As part of its commitment to diversity, The Lexington School has announced a new, full tuition and fees scholarship that will be awarded annually to one rising sixth-grade boy from a socio-economic, disadvantaged background who shows academic promise.

The Anita Madden Bluegrass Boys Scholarship is sponsored by the Boys Ranch Foundation, which owes much of its support to the Madden family. Patrick Madden is a TLS alum and has two children at the school.

The application deadline is May 1 and requires a report card and test scores.

After five finalists are chosen, each will visit TLS for a full day before the scholarship is awarded.

Even though only one boy receives the scholarship, other applicants may be eligible for financial aid.

TLS awards $1.5 million in financial aid every year, and 20% of students at TLS receive some financial assistance.

“Our Board and parents put diversity as a top priority, and this is part of that commitment,” Head of School Chuck Baldecchi said.

In addition to financial aid – the scholarship also will pay for school trips and other costs – the Bluegrass Boys Scholarship winner will receive ample social support.

“This is a two-part commitment. We teach students how to advocate for themselves,” Baldecchi said.

That social support is particularly evident in middle school, an entry point for many students at TLS.

In local, overcrowded middle schools, students are often squeezed. Not so at The Lexington School.

The school’s ambitious mentoring program pairs every middle school student with an advisor – and they meet formally twice a week.

“In middle school, a kid can try out different personalities every week,” Baldecchi said.

“They need social interaction and guidance from adults who aren’t their parents.”

One of those parents benefitting from the middle school program is Beth Pride, the school’s Director of Admissions.

Her daughter, Eliza, is an eighth-grader.

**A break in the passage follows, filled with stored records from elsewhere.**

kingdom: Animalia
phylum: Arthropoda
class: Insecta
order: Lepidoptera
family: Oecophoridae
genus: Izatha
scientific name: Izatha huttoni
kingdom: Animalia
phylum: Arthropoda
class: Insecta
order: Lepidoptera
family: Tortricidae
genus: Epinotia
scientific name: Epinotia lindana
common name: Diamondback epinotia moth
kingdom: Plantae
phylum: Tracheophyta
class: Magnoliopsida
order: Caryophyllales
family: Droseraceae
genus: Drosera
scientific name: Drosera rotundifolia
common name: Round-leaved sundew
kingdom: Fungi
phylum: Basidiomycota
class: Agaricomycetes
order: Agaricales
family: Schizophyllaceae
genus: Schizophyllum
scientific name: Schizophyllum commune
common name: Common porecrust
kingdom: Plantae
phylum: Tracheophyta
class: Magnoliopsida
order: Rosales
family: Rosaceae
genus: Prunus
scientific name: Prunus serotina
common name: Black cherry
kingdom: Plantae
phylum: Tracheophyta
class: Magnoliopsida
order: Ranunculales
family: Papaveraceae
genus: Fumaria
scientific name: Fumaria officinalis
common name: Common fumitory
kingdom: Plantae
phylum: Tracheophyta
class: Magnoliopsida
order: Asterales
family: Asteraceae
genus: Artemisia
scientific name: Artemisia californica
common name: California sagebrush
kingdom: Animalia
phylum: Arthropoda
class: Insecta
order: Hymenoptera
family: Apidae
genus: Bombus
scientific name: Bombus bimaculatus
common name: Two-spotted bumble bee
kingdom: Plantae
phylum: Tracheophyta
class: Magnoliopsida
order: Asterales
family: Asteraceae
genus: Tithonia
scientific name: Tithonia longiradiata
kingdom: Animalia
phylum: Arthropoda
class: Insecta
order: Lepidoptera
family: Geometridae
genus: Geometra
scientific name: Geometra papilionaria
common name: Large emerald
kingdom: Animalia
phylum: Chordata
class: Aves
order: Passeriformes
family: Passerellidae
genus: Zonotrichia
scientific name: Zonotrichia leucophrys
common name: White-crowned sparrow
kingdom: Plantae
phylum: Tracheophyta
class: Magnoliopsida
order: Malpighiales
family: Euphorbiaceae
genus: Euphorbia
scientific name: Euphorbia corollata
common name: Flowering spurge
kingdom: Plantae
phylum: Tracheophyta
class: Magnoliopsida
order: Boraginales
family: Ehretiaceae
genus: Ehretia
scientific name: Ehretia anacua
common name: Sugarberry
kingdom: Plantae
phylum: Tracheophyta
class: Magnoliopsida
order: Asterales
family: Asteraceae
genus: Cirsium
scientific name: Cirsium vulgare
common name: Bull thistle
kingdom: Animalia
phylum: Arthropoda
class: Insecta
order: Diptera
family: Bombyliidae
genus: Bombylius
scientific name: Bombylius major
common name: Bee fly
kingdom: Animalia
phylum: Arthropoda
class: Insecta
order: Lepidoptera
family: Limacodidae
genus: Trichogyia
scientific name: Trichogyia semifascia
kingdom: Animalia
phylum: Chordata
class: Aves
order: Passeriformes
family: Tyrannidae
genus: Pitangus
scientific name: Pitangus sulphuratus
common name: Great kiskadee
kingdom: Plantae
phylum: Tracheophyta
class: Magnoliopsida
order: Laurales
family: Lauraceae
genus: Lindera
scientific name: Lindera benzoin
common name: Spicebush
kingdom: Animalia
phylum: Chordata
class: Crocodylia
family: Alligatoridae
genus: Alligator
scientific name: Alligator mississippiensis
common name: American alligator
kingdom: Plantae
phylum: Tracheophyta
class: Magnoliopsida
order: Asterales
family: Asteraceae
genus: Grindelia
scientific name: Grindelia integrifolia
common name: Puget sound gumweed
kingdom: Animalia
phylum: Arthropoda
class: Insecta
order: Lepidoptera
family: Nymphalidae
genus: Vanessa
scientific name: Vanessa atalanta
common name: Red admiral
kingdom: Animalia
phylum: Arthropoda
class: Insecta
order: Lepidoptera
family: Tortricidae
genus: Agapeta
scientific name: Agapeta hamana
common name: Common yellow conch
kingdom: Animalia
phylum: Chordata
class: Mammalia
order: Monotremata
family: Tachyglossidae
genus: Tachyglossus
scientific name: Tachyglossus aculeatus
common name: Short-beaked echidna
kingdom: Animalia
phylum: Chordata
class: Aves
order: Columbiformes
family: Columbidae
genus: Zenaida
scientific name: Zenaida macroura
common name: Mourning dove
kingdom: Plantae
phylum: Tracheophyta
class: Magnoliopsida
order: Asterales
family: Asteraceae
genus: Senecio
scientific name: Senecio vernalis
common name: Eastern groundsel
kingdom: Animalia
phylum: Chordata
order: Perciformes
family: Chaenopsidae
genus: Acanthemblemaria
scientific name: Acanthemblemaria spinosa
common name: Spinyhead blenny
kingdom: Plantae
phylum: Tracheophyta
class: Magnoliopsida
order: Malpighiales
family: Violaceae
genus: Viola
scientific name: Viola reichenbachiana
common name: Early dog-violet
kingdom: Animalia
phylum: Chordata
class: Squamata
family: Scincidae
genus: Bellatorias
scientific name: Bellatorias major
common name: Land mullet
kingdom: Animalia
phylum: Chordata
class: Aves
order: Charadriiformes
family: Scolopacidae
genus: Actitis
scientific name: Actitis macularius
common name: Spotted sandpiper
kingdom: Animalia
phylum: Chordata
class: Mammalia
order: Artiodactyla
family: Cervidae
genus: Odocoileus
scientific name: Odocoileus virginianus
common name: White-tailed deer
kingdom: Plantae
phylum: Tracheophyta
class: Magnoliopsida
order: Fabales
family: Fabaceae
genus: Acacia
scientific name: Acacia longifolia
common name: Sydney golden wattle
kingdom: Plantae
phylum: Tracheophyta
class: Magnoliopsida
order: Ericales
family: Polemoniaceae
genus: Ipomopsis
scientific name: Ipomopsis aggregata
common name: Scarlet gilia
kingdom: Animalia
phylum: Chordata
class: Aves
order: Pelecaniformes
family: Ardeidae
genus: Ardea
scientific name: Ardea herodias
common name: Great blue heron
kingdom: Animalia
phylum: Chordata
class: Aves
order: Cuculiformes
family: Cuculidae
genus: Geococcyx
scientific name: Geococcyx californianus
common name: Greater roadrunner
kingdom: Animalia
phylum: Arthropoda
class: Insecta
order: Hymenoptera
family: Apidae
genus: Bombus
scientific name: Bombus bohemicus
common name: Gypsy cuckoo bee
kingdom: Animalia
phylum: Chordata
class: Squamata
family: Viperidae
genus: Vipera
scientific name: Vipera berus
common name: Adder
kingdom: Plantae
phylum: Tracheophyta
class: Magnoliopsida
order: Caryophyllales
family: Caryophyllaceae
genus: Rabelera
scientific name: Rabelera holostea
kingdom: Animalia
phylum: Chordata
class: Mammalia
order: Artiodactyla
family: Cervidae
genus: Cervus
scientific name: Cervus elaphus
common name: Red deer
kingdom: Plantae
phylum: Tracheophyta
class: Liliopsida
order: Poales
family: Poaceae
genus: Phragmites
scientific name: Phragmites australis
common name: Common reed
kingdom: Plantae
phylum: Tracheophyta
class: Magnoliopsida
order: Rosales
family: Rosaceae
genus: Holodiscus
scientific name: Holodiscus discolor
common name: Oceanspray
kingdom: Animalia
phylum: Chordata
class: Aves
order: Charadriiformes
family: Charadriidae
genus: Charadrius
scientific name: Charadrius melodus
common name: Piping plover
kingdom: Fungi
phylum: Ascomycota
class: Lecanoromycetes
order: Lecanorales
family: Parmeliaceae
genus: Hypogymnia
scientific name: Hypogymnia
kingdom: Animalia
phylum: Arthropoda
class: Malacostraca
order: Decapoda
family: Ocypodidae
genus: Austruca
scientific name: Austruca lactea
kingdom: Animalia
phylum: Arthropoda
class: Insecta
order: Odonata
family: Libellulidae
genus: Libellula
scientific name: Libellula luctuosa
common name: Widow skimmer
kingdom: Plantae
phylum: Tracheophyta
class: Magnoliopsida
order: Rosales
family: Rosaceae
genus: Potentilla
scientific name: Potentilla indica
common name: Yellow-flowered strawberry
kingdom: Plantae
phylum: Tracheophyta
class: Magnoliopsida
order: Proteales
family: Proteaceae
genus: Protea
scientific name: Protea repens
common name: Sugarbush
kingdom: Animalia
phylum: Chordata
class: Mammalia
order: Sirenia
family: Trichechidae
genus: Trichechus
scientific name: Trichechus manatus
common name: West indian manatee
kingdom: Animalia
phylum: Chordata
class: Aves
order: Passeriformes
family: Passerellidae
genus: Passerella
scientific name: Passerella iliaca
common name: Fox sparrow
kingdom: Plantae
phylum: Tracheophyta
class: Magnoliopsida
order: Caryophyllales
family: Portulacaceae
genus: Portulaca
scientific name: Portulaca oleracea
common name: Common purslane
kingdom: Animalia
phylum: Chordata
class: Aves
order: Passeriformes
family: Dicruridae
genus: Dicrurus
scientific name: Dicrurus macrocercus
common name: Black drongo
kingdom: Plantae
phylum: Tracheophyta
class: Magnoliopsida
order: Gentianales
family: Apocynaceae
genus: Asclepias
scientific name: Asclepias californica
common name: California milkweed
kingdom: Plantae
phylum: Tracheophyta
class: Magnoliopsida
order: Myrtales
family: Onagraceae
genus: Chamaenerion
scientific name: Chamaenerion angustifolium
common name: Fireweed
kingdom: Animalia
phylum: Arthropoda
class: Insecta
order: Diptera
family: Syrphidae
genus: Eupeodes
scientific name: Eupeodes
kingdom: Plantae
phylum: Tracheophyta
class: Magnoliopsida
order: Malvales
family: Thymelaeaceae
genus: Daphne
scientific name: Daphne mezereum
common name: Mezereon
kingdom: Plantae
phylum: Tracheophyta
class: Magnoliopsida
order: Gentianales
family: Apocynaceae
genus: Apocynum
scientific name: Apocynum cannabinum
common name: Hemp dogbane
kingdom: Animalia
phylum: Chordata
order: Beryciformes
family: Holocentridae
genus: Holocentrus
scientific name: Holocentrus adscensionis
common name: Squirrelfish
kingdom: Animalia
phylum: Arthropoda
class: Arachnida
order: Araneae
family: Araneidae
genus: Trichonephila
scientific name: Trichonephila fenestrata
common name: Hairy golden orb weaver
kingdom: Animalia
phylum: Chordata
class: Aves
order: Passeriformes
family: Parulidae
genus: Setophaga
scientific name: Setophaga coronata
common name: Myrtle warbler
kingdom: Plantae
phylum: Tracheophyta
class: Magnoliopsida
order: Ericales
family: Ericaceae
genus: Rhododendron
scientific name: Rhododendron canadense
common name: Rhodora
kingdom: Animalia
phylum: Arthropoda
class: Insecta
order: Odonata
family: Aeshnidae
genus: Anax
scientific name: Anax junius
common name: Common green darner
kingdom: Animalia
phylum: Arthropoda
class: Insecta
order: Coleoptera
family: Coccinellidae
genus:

“It’s natural for middle-schoolers to move away from their parents, but it’s still important for them to have adults in their life,” Pride said.

“In middle school at TLS, our students regularly interact with 10 adult teachers each week who really know them.”

Each TLS middle-schooler also mixes with the other 150 sixth-through-eighth-graders.

In most classes, students are not grouped by academic ability (math is an exception).

And lunch is family style seating with different groupings each month.

“Kids sitting with each other and talking to each other, this is one of our biggest community builders and clique buster,” Pride said. “Parents love us for that.”